Exercise passage:
□ □ □

Shortly after Kamehameha's arrival, she was ordered to sail on patrol earlier than scheduled to fill in for another boat that had suffered a casualty to the main engines. Kamehameha exchanged all 16 missiles in less than 24 hours and replaced the ship's battery. She then took Commander Submarine Flotilla Six, on board and proceeded to sea for four days of sea trials, allowing the flotilla commander to see the capabilities of the new boat. In the event, Kamehameha passed with flying colors and embarked on her first Atlantic Fleet deterrent patrol. She made two more patrols, one Blue and one Gold, and in April 1971, was taken by the Blue Crew into the shipyard for a major overhaul, including refitting for the newer Poseidon missile system, and refueling of the reactor. On 31 May 1971, the Gold Crew was disbanded during the overhaul.

Between 1974 and 1978 she belonged to Submarine Group 2, Squadron 16; homeported in New London, Connecticut, and advance-based in Rota, Spain. She conducted nuclear deterrent patrols in the Atlantic and vicinity without incident in 1975 and 1976. During September–November 1976, Kamehameha spent time in Charleston, South Carolina, conducting SPECOPS with other units, then onto the AUTEC range for qualifications before resuming patrol duties after her return to Rota.

□ □ □

Recorded information:
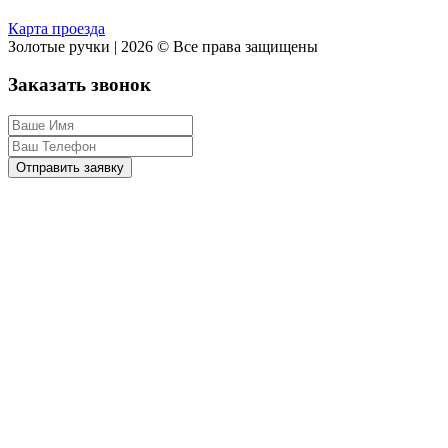
Карта проезда
Золотые ручки | 2026 © Все права защищены
Заказать звонок
Отправить заявку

□ □ □

What to produce:
Duplicate the whole text about the submarine Kamehameha exactly, word for word. The listing has nothing to do with what you're asked to do.

Output of the task:
Shortly after Kamehameha's arrival, she was ordered to sail on patrol earlier than scheduled to fill in for another boat that had suffered a casualty to the main engines. Kamehameha exchanged all 16 missiles in less than 24 hours and replaced the ship's battery. She then took Commander Submarine Flotilla Six, on board and proceeded to sea for four days of sea trials, allowing the flotilla commander to see the capabilities of the new boat. In the event, Kamehameha passed with flying colors and embarked on her first Atlantic Fleet deterrent patrol. She made two more patrols, one Blue and one Gold, and in April 1971, was taken by the Blue Crew into the shipyard for a major overhaul, including refitting for the newer Poseidon missile system, and refueling of the reactor. On 31 May 1971, the Gold Crew was disbanded during the overhaul.

Between 1974 and 1978 she belonged to Submarine Group 2, Squadron 16; homeported in New London, Connecticut, and advance-based in Rota, Spain. She conducted nuclear deterrent patrols in the Atlantic and vicinity without incident in 1975 and 1976. During September–November 1976, Kamehameha spent time in Charleston, South Carolina, conducting SPECOPS with other units, then onto the AUTEC range for qualifications before resuming patrol duties after her return to Rota.